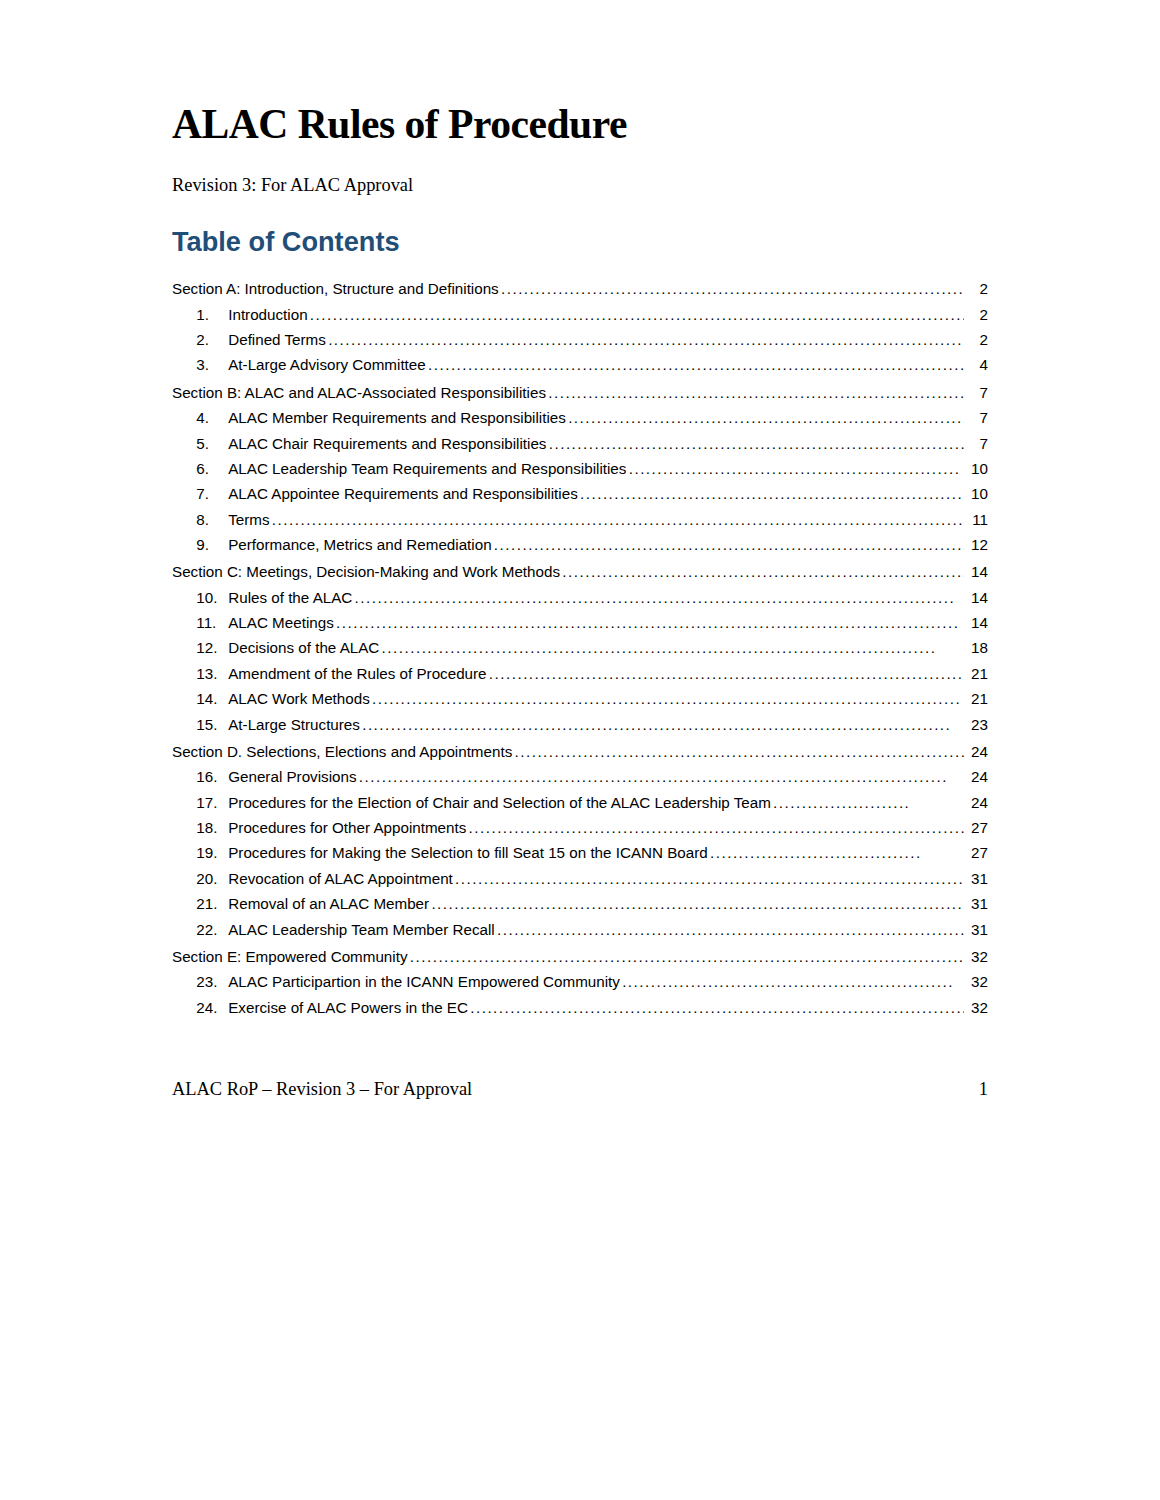ALAC Rules of Procedure
Revision 3: For ALAC Approval
Table of Contents
Section A: Introduction, Structure and Definitions..................................................................................... 2
1. Introduction....................................................................................................................... 2
2. Defined Terms................................................................................................................... 2
3. At-Large Advisory Committee..................................................................................................... 4
Section B: ALAC and ALAC-Associated Responsibilities............................................................................. 7
4. ALAC Member Requirements and Responsibilities......................................................................... 7
5. ALAC Chair Requirements and Responsibilities............................................................................. 7
6. ALAC Leadership Team Requirements and Responsibilities.......................................................... 10
7. ALAC Appointee Requirements and Responsibilities..................................................................... 10
8. Terms............................................................................................................................. 11
9. Performance, Metrics and Remediation....................................................................................... 12
Section C: Meetings, Decision-Making and Work Methods....................................................................... 14
10. Rules of the ALAC......................................................................................................... 14
11. ALAC Meetings............................................................................................................. 14
12. Decisions of the ALAC................................................................................................. 18
13. Amendment of the Rules of Procedure....................................................................................... 21
14. ALAC Work Methods....................................................................................................... 21
15. At-Large Structures....................................................................................................... 23
Section D. Selections, Elections and Appointments................................................................................. 24
16. General Provisions....................................................................................................... 24
17. Procedures for the Election of Chair and Selection of the ALAC Leadership Team........................ 24
18. Procedures for Other Appointments............................................................................................. 27
19. Procedures for Making the Selection to fill Seat 15 on the ICANN Board..................................... 27
20. Revocation of ALAC Appointment............................................................................................. 31
21. Removal of an ALAC Member..................................................................................................... 31
22. ALAC Leadership Team Member Recall....................................................................................... 31
Section E: Empowered Community....................................................................................................... 32
23. ALAC Participartion in the ICANN Empowered Community.......................................................... 32
24. Exercise of ALAC Powers in the EC................................................................................................. 32
ALAC RoP – Revision 3 – For Approval 1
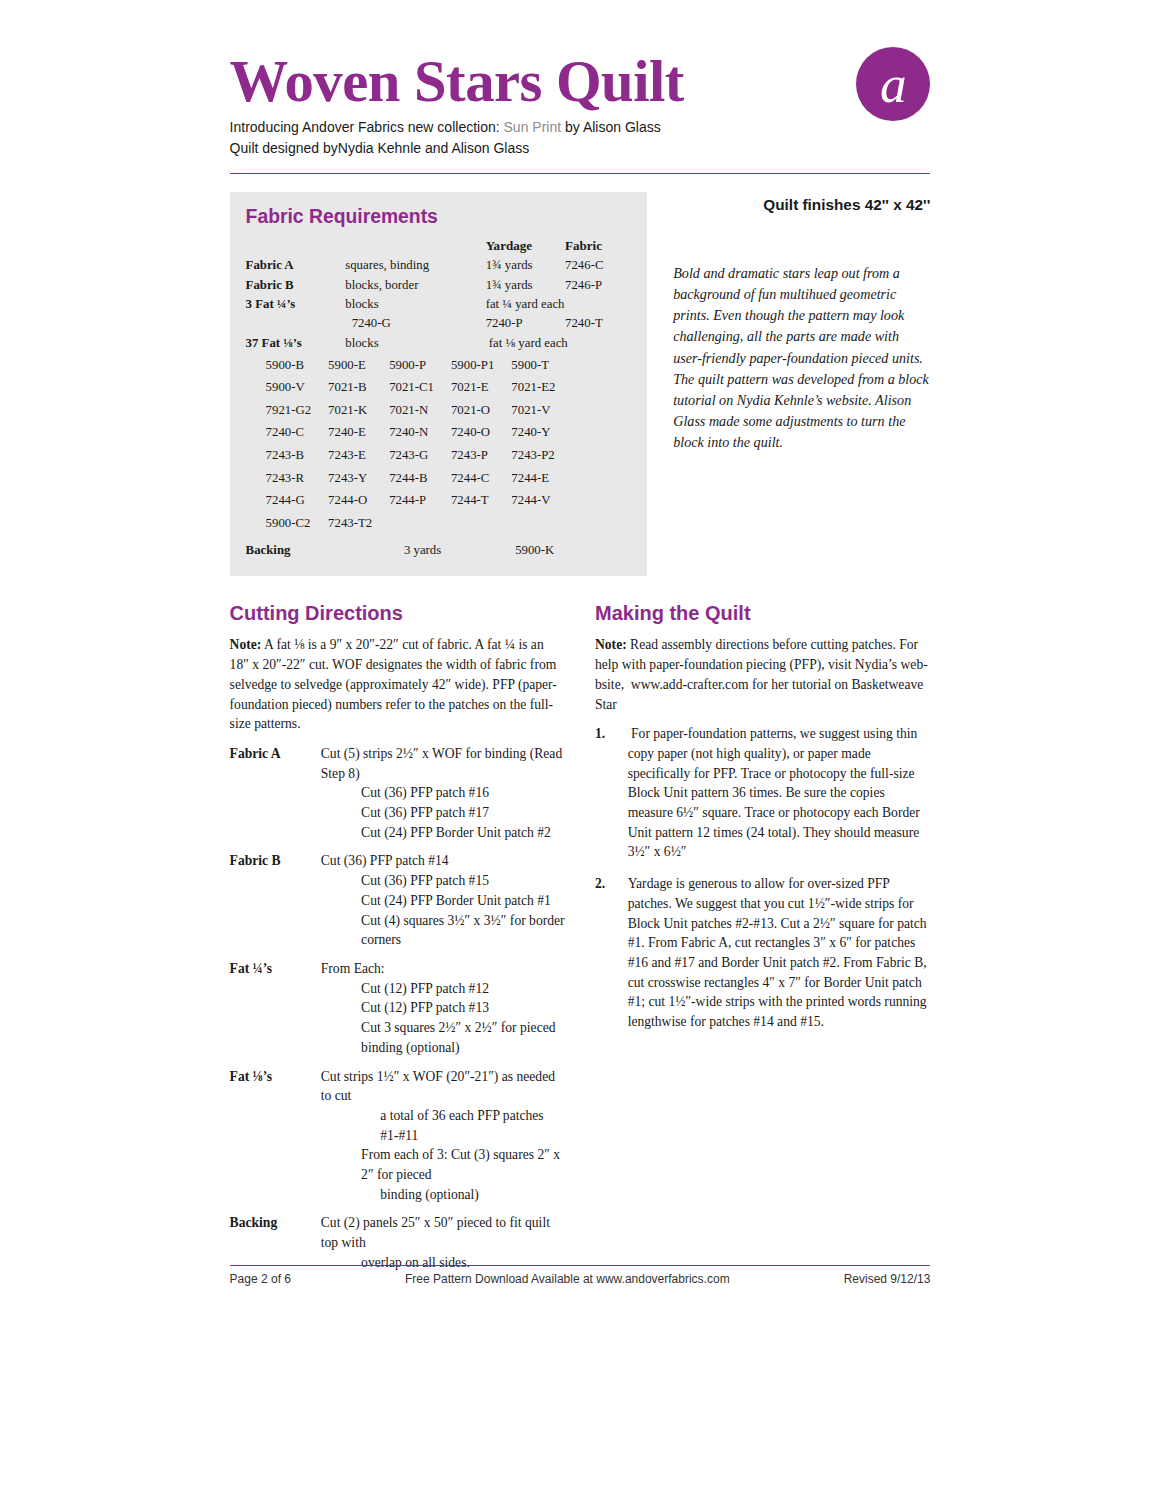a
Woven Stars Quilt
Introducing Andover Fabrics new collection: Sun Print by Alison Glass
Quilt designed byNydia Kehnle and Alison Glass
Fabric Requirements
| | | | Yardage | Fabric |
| Fabric A | squares, binding | 1¾ yards | 7246-C |
| Fabric B | blocks, border | 1¾ yards | 7246-P |
| 3 Fat ¼’s | blocks | fat ¼ yard each |
| | | 7240-G | 7240-P | 7240-T |
| 37 Fat ⅛’s | blocks | fat ⅛ yard each |
| 5900-B | 5900-E | 5900-P | 5900-P1 | 5900-T |
| 5900-V | 7021-B | 7021-C1 | 7021-E | 7021-E2 |
| 7921-G2 | 7021-K | 7021-N | 7021-O | 7021-V |
| 7240-C | 7240-E | 7240-N | 7240-O | 7240-Y |
| 7243-B | 7243-E | 7243-G | 7243-P | 7243-P2 |
| 7243-R | 7243-Y | 7244-B | 7244-C | 7244-E |
| 7244-G | 7244-O | 7244-P | 7244-T | 7244-V |
| 5900-C2 | 7243-T2 | | | |
| Backing | | 3 yards | 5900-K |
Quilt finishes 42'' x 42''
Bold and dramatic stars leap out from a background of fun multihued geometric prints. Even though the pattern may look challenging, all the parts are made with user-friendly paper-foundation pieced units. The quilt pattern was developed from a block tutorial on Nydia Kehnle’s website. Alison Glass made some adjustments to turn the block into the quilt.
Cutting Directions
Note: A fat ⅛ is a 9″ x 20″-22″ cut of fabric. A fat ¼ is an 18″ x 20″-22″ cut. WOF designates the width of fabric from selvedge to selvedge (approximately 42″ wide). PFP (paper-foundation pieced) numbers refer to the patches on the full-size patterns.
Fabric A
Cut (5) strips 2½″ x WOF for binding (Read Step 8) Cut (36) PFP patch #16 Cut (36) PFP patch #17 Cut (24) PFP Border Unit patch #2
Fabric B
Cut (36) PFP patch #14 Cut (36) PFP patch #15 Cut (24) PFP Border Unit patch #1 Cut (4) squares 3½″ x 3½″ for border corners
Fat ¼’s
From Each: Cut (12) PFP patch #12 Cut (12) PFP patch #13 Cut 3 squares 2½″ x 2½″ for pieced binding (optional)
Fat ⅛’s
Cut strips 1½″ x WOF (20″-21″) as needed to cut a total of 36 each PFP patches #1-#11 From each of 3: Cut (3) squares 2″ x 2″ for pieced binding (optional)
Backing
Cut (2) panels 25″ x 50″ pieced to fit quilt top with overlap on all sides.
Making the Quilt
Note: Read assembly directions before cutting patches. For help with paper-foundation piecing (PFP), visit Nydia’s web-bsite, www.add-crafter.com for her tutorial on Basketweave Star
For paper-foundation patterns, we suggest using thin copy paper (not high quality), or paper made specifically for PFP. Trace or photocopy the full-size Block Unit pattern 36 times. Be sure the copies measure 6½″ square. Trace or photocopy each Border Unit pattern 12 times (24 total). They should measure 3½″ x 6½″
Yardage is generous to allow for over-sized PFP patches. We suggest that you cut 1½″-wide strips for Block Unit patches #2-#13. Cut a 2½″ square for patch #1. From Fabric A, cut rectangles 3″ x 6″ for patches #16 and #17 and Border Unit patch #2. From Fabric B, cut crosswise rectangles 4″ x 7″ for Border Unit patch #1; cut 1½″-wide strips with the printed words running lengthwise for patches #14 and #15.
Page 2 of 6
Free Pattern Download Available at www.andoverfabrics.com
Revised 9/12/13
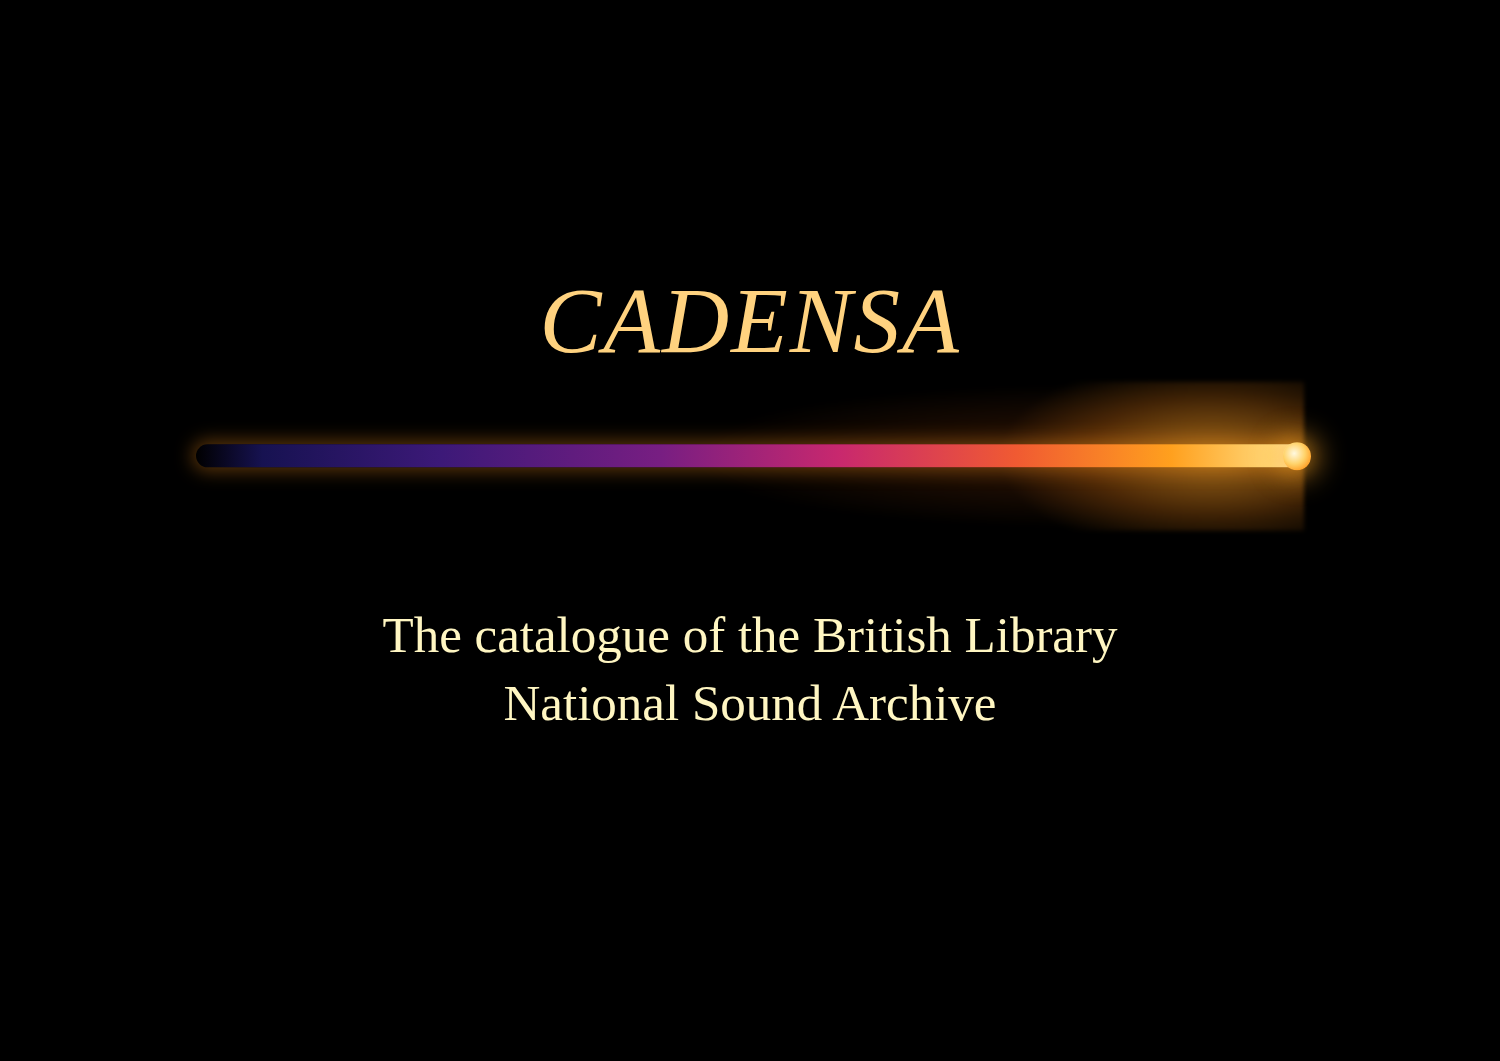CADENSA
The catalogue of the British Library National Sound Archive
---
The response must match the data line for line, from its first line through the line with "Section C: Meetings, Decision-Making", inclusive, and must leave out the pictures.

ALAC Rules of Procedure
Revision 3: For ALAC Approval
Table of Contents
Section A: Introduction, Structure and Definitions..................................................................................... 2
1. Introduction....................................................................................................................... 2
2. Defined Terms................................................................................................................... 2
3. At-Large Advisory Committee..................................................................................................... 4
Section B: ALAC and ALAC-Associated Responsibilities............................................................................. 7
4. ALAC Member Requirements and Responsibilities......................................................................... 7
5. ALAC Chair Requirements and Responsibilities............................................................................. 7
6. ALAC Leadership Team Requirements and Responsibilities.......................................................... 10
7. ALAC Appointee Requirements and Responsibilities..................................................................... 10
8. Terms............................................................................................................................. 11
9. Performance, Metrics and Remediation....................................................................................... 12
Section C: Meetings, Decision-Making and Work Methods....................................................................... 14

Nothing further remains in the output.